> Texto extraído
※

Nuestro asunto

ENTREPARÉNTESIS

*Esta columna expresa el punto de vista de su autor, no necesariamente de La Razón.

Vivo enfrente de un pequeño cementerio y al lado de otro, más grande, ambos muy, muy antiguos. Esta presencia, en lugar de crear una atmósfera sombría o incluso (supongo, para algunos) terrorífica, resulta extrañamente reconfortante.

Me corrijo de inmediato: extrañamente no, ¿por qué tendría que serlo si la muerte siempre ha estado con nosotros y es, por decirlo rápidamente, parte de la vida? La vida, de hecho —anotó el compañero Montaigne— es un aprendizaje para la muerte. Hacia allá vamos todos, y lo verdaderamente extraño es sorprendernos o asustarnos con su presencia. Quevedo dijo que la lectura es una conversación con los difuntos, y lo es, pero ellos también nos hablan desde esas viejas lápidas de granito, y lo que dicen, lo que me dicen, es, en una palabra, “vive”. O en cuatro: “Vive, tú que puedes”.

※

> Datos para revisar
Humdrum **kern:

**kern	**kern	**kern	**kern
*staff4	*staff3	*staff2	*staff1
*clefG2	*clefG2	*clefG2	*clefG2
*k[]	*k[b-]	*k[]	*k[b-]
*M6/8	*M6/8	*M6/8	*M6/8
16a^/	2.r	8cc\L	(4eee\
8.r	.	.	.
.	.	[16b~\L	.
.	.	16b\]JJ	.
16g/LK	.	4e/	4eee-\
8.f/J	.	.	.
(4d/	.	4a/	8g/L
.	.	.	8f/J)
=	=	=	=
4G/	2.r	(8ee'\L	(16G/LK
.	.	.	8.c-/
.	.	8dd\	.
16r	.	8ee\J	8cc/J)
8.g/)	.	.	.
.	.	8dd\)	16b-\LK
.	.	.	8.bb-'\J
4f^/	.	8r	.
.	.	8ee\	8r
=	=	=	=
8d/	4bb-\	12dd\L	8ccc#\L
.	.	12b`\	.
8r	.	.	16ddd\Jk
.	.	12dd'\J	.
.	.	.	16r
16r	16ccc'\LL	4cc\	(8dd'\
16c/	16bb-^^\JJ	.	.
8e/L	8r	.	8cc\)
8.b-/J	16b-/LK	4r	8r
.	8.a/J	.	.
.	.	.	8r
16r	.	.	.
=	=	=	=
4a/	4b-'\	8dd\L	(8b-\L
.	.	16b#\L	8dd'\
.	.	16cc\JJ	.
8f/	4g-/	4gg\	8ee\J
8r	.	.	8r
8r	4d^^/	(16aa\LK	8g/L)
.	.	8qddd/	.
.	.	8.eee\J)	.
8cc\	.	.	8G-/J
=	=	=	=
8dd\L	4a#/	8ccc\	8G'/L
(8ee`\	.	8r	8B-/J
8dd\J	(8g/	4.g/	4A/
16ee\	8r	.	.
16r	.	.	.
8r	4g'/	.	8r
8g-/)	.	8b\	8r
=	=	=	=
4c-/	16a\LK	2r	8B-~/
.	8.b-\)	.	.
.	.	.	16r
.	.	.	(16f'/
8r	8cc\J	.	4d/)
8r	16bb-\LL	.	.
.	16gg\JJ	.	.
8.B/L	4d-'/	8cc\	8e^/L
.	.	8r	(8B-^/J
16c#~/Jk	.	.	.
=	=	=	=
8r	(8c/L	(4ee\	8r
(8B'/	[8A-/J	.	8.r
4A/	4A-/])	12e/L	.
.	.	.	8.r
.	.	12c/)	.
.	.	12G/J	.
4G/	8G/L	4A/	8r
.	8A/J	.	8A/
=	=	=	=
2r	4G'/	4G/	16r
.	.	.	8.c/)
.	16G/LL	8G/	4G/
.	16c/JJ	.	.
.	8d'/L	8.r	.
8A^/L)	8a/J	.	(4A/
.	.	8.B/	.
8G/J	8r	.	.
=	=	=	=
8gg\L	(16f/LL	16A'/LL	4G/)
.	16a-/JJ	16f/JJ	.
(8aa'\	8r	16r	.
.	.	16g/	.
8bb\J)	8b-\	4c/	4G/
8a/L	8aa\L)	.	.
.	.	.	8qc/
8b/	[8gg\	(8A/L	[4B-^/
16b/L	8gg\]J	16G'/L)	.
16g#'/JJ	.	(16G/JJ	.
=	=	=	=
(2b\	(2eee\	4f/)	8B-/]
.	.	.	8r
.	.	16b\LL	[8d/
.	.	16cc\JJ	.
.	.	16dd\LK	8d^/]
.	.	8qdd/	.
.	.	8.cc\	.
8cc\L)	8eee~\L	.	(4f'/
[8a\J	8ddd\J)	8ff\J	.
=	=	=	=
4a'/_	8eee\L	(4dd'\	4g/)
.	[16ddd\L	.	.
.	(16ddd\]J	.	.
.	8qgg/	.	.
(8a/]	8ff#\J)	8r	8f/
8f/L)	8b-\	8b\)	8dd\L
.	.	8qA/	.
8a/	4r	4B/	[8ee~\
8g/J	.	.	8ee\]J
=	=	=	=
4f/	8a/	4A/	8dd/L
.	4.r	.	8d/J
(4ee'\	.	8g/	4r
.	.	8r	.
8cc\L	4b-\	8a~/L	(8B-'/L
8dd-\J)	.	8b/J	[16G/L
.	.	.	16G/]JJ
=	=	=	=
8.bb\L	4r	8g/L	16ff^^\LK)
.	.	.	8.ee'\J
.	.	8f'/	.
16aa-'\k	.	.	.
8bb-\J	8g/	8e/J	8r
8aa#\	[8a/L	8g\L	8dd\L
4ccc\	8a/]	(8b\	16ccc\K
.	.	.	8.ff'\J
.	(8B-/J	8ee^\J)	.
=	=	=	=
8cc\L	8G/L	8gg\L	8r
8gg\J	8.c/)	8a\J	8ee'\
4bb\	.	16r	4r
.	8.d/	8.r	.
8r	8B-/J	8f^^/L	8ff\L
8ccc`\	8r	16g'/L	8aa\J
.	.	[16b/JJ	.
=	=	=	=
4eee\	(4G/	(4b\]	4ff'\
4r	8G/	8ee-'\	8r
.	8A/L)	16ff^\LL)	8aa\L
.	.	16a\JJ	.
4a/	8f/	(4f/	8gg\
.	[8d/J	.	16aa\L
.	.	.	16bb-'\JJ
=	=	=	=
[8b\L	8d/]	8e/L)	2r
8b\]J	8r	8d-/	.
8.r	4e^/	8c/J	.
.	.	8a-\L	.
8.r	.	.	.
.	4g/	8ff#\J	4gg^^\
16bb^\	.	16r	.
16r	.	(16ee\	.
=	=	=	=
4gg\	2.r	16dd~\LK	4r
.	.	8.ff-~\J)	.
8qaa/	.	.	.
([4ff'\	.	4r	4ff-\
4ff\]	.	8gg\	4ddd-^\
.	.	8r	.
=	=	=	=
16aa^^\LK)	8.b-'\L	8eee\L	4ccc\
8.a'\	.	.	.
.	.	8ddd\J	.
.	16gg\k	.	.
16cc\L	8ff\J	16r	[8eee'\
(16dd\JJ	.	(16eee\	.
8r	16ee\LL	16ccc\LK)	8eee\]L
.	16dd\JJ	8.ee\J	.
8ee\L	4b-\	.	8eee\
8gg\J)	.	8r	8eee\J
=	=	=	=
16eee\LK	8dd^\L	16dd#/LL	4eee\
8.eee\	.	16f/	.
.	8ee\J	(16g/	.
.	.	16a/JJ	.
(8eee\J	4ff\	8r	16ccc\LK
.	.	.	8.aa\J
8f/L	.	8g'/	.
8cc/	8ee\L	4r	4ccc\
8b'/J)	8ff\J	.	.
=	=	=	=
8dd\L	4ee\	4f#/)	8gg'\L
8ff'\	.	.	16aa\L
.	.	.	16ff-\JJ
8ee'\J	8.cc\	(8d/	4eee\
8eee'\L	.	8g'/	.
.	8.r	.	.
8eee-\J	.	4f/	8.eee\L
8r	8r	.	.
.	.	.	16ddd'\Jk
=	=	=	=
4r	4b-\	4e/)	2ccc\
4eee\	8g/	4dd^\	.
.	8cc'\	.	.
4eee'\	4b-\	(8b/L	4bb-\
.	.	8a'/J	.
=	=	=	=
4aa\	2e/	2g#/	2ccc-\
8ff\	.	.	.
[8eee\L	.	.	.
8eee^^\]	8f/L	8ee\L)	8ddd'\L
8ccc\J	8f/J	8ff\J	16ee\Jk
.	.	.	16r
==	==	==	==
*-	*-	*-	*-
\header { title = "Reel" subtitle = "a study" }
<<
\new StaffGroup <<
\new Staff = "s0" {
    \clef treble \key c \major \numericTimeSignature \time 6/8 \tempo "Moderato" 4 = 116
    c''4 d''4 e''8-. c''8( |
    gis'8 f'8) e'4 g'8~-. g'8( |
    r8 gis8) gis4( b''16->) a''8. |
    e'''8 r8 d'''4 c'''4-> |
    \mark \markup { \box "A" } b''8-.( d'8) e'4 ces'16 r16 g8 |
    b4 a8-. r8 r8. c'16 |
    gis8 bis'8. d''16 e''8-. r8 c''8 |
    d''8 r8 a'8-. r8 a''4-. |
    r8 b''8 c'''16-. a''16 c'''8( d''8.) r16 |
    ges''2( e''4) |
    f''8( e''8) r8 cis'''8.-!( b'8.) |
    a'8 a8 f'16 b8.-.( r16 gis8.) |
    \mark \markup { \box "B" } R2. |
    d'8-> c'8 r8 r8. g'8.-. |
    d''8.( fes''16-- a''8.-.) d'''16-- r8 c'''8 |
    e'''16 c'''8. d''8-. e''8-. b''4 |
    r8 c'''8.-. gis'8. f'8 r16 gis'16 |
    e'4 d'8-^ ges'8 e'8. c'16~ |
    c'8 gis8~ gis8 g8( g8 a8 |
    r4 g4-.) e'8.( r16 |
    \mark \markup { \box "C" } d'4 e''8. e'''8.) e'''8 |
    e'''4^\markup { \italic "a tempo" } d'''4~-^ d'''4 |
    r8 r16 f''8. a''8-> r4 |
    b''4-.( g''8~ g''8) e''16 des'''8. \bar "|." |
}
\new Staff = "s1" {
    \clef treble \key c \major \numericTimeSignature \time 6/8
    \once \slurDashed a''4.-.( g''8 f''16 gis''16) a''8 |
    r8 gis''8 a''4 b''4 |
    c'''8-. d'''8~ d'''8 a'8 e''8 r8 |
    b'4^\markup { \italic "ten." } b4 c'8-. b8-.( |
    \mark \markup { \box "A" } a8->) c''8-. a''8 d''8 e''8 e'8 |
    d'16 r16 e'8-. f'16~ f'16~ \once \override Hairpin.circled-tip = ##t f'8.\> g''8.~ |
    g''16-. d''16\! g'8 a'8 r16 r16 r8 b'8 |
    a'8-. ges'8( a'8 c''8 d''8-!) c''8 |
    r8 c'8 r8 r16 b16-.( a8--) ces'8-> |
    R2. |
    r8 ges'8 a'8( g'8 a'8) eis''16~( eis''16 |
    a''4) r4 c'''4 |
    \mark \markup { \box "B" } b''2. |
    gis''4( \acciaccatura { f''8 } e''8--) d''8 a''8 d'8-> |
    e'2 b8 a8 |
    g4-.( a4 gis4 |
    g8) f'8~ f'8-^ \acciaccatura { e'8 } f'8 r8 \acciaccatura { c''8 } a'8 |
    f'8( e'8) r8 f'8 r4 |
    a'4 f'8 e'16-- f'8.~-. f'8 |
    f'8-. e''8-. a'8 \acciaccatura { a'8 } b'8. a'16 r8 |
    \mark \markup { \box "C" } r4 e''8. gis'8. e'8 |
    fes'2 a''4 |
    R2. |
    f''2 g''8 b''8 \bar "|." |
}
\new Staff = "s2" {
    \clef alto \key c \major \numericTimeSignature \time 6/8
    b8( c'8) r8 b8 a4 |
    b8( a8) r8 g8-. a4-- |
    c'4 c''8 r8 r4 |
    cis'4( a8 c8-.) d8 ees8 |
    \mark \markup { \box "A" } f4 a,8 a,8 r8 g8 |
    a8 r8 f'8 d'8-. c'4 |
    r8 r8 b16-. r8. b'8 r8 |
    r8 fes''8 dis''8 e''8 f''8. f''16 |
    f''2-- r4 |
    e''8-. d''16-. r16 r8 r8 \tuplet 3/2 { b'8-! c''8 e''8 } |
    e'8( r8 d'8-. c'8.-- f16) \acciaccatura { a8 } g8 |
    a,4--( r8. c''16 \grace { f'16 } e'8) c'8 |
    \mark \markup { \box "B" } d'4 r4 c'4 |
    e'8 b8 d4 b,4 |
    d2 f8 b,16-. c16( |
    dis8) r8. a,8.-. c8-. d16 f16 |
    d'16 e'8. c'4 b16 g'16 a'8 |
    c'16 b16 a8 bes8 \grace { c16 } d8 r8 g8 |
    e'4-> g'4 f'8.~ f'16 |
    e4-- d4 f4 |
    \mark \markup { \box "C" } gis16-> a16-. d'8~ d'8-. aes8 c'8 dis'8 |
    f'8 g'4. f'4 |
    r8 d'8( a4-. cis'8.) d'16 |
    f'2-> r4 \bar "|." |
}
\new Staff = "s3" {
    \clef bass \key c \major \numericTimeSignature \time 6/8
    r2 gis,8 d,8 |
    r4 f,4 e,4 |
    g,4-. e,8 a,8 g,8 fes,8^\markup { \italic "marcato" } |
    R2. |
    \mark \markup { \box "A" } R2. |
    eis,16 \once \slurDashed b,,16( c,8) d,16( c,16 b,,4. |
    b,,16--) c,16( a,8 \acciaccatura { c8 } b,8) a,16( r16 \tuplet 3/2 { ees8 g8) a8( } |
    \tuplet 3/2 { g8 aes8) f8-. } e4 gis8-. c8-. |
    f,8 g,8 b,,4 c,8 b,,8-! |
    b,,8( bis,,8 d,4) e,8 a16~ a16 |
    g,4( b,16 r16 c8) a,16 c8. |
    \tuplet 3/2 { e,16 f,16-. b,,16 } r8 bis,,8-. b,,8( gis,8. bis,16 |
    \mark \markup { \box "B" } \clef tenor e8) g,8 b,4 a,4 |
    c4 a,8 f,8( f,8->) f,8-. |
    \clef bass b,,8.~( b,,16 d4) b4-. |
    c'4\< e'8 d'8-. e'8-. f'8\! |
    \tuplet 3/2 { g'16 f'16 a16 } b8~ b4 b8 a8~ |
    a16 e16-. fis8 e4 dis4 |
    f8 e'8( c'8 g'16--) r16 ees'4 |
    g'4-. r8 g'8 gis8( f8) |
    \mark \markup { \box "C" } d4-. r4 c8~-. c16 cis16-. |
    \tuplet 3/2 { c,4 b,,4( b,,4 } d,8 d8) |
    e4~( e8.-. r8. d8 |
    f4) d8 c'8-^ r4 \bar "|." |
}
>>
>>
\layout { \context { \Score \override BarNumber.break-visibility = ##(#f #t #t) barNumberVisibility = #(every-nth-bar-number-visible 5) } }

※

> Tareas del ejercicio
**a.** En la columna sobre los cementerios, ¿qué dijo Quevedo sobre la lectura?
**b.** Resume en dos oraciones la columna sobre los cementerios.
**c.** Sigue escribiendo la columna sobre los cementerios a partir de su última oración.

> Respuestas por tarea
**a.** Que la lectura es una conversación con los difuntos.

**b.** Quien escribe vive frente a un pequeño cementerio y al lado de otro más grande, ambos muy antiguos, y esa presencia le resulta reconfortante. Considera que la muerte es parte de la vida, y que las viejas lápidas de granito le dicen: «Vive, tú que puedes».

**c.**
La muerte, dijo Saul Bellow (y perdón que cite tanto, pero es que, ciertamente, la conversación con los difuntos es constante), “es el fondo oscuro que necesita un espejo si es que queremos ver algo”. Sin ese tope, sin esa certeza, la vida probablemente sería un continuo insípido y tedioso. Quien desee la inmortalidad tal vez la consiga un día, pero como castigo. El mensaje de los seres queridos que nos dejan, muchos de ellos precozmente, es que este momento (éste, que damos por sentado) es único e irrepetible. Christopher Hitchens, un difunto precoz, que reflexionó con gran lucidez sobre la mortalidad al saberse condenado por el cáncer, escribió: “La muerte es segura, reemplaza tanto al canto de las sirenas del Paraíso como al temor del Infierno. La vida en esta tierra, con su misterio, belleza y dolor, debe entonces vivirse con mucha más intensidad”. Es un argumento de buen ateo, y no resulta fácil refutar la evidencia científica de nuestra única y verdadera posesión: el aquí y el ahora.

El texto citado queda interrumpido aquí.